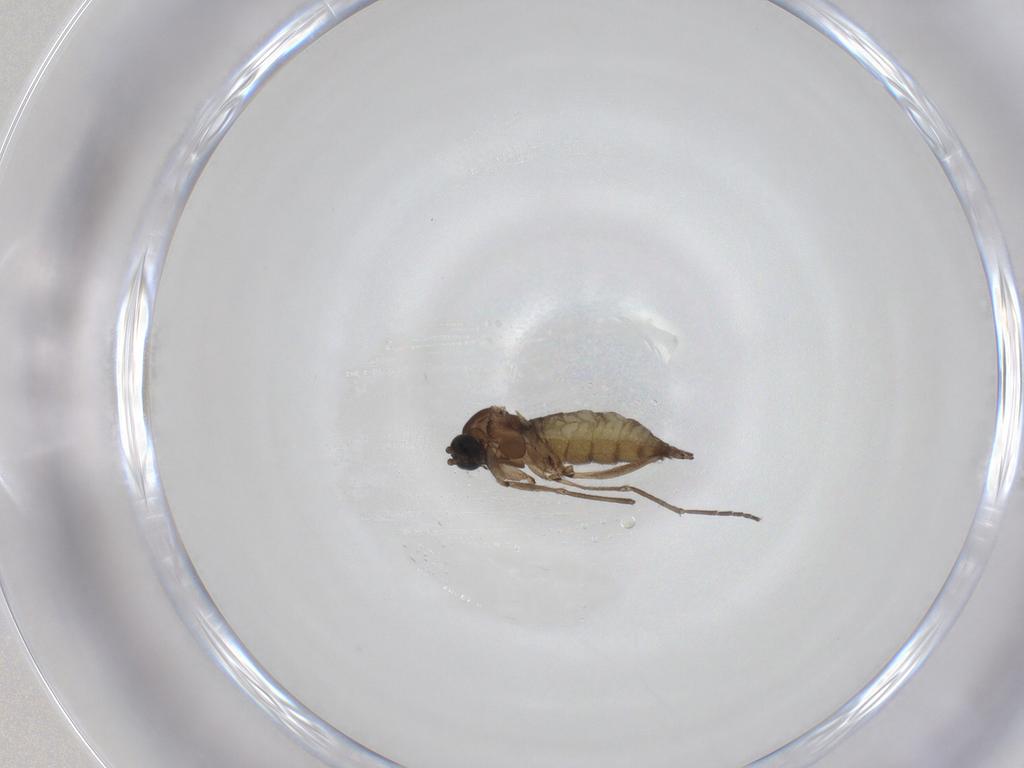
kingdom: Animalia
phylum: Arthropoda
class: Insecta
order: Diptera
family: Sciaridae
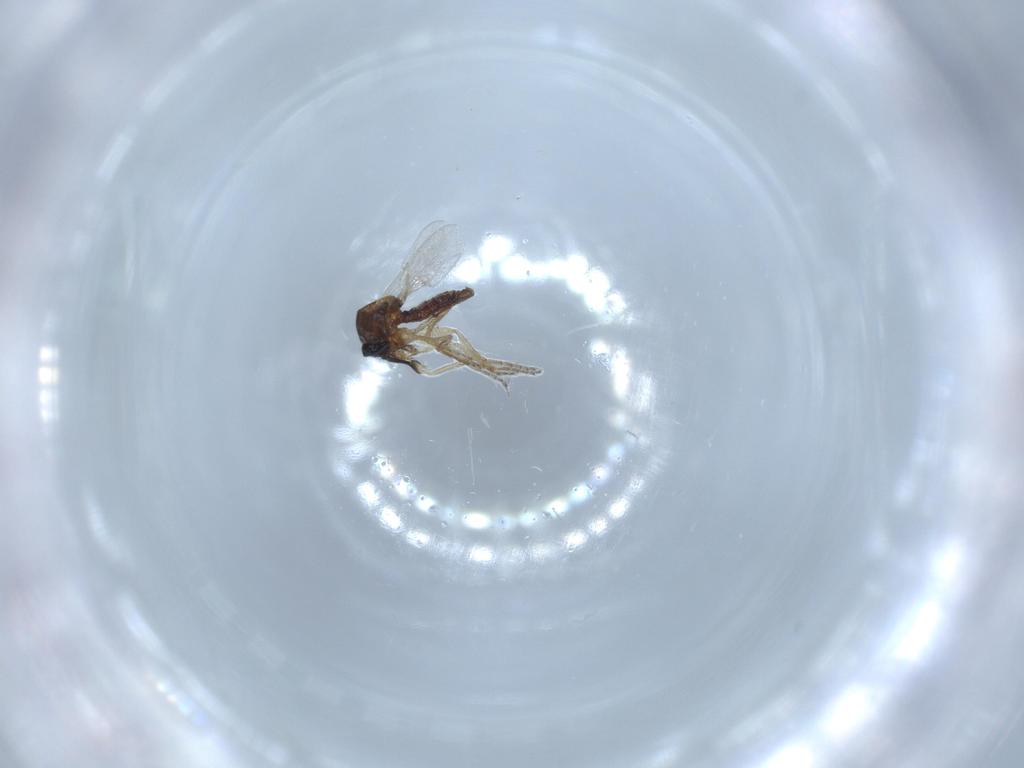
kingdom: Animalia
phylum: Arthropoda
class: Insecta
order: Diptera
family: Ceratopogonidae
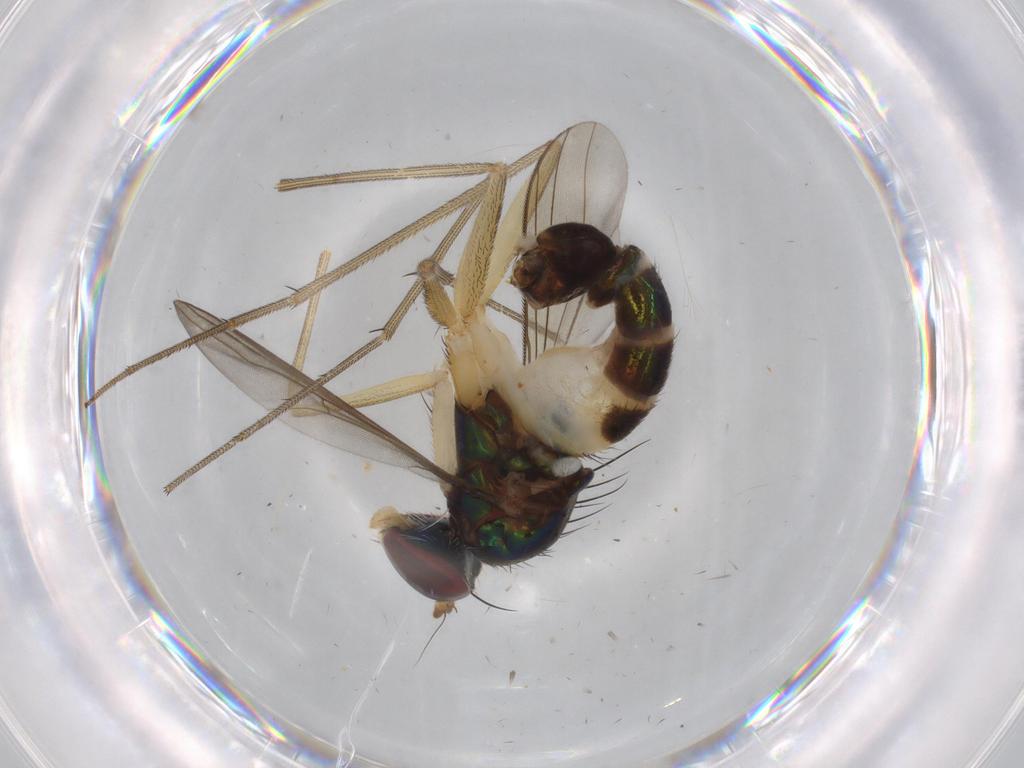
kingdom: Animalia
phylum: Arthropoda
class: Insecta
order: Diptera
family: Dolichopodidae
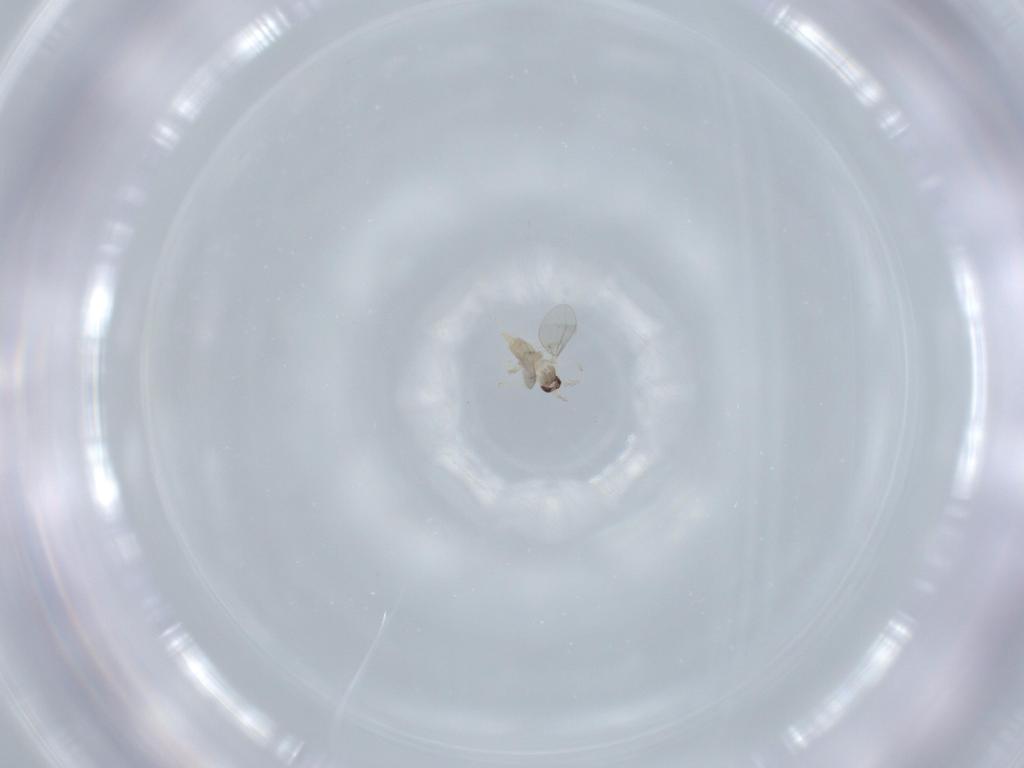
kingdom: Animalia
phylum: Arthropoda
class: Insecta
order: Diptera
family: Cecidomyiidae
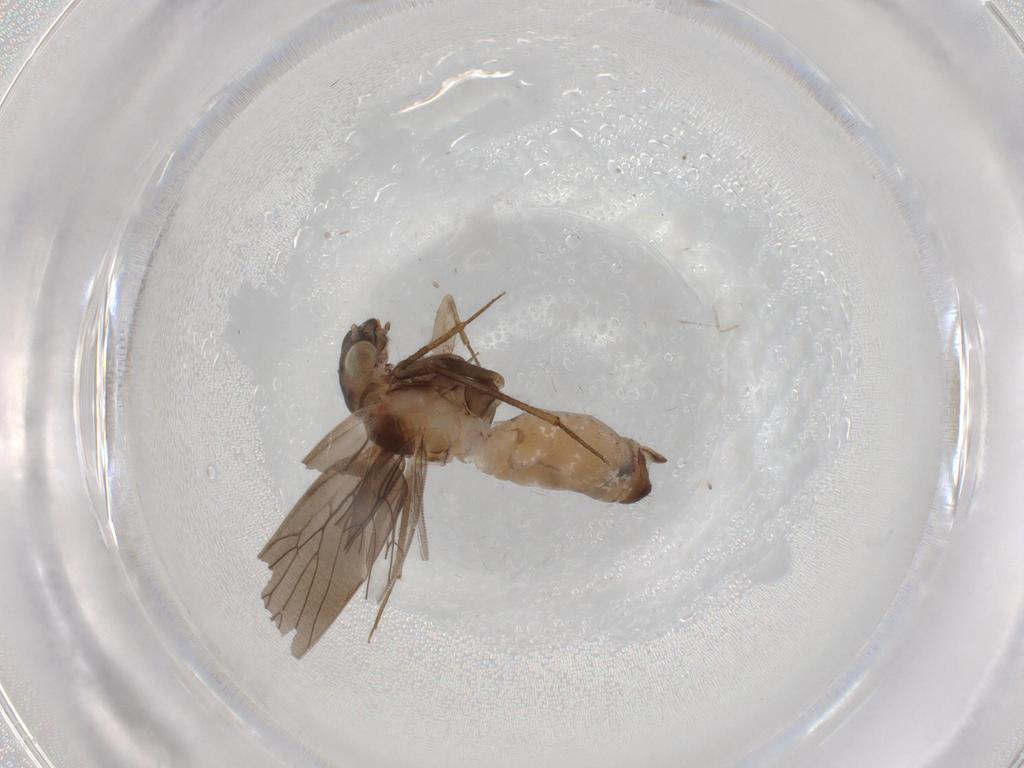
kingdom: Animalia
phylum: Arthropoda
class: Insecta
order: Psocodea
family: Lepidopsocidae
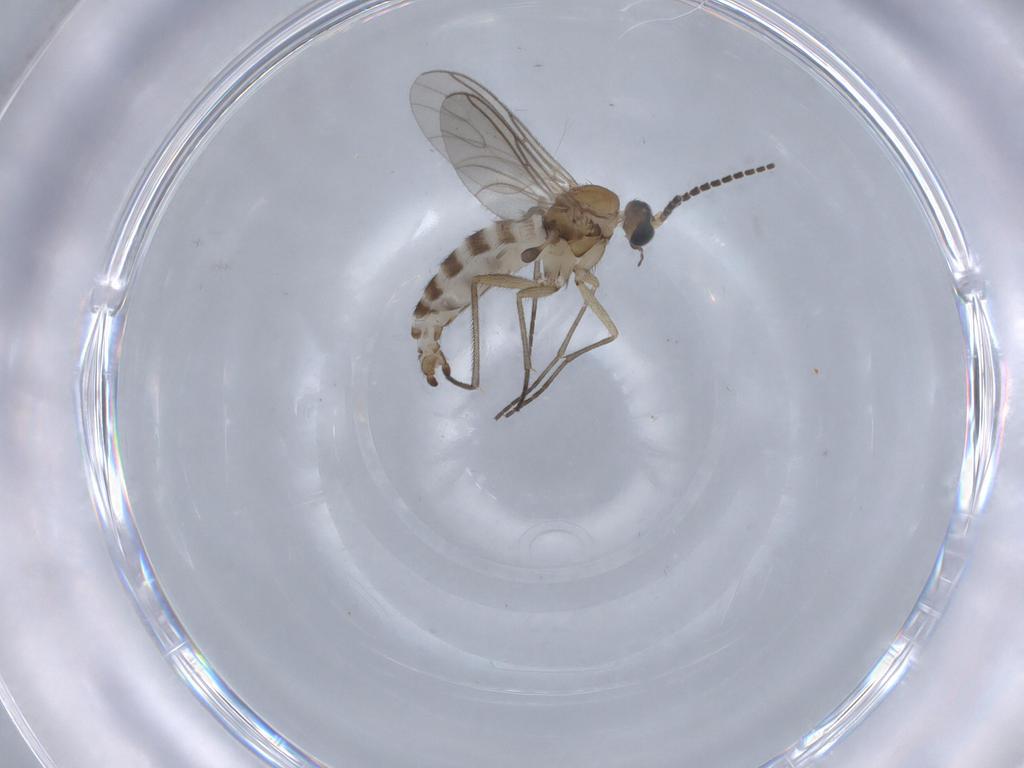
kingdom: Animalia
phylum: Arthropoda
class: Insecta
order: Diptera
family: Sciaridae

AIM:
Rewrite the lines of every item above, substituting "division" for each "phylum" and keeping everything else the same. Leave the pictures out.

COMPLETE OUTPUT:
kingdom: Animalia
division: Arthropoda
class: Insecta
order: Diptera
family: Sciaridae
kingdom: Animalia
division: Arthropoda
class: Insecta
order: Diptera
family: Ceratopogonidae
kingdom: Animalia
division: Arthropoda
class: Insecta
order: Diptera
family: Dolichopodidae
kingdom: Animalia
division: Arthropoda
class: Insecta
order: Diptera
family: Cecidomyiidae
kingdom: Animalia
division: Arthropoda
class: Insecta
order: Psocodea
family: Lepidopsocidae
kingdom: Animalia
division: Arthropoda
class: Insecta
order: Diptera
family: Sciaridae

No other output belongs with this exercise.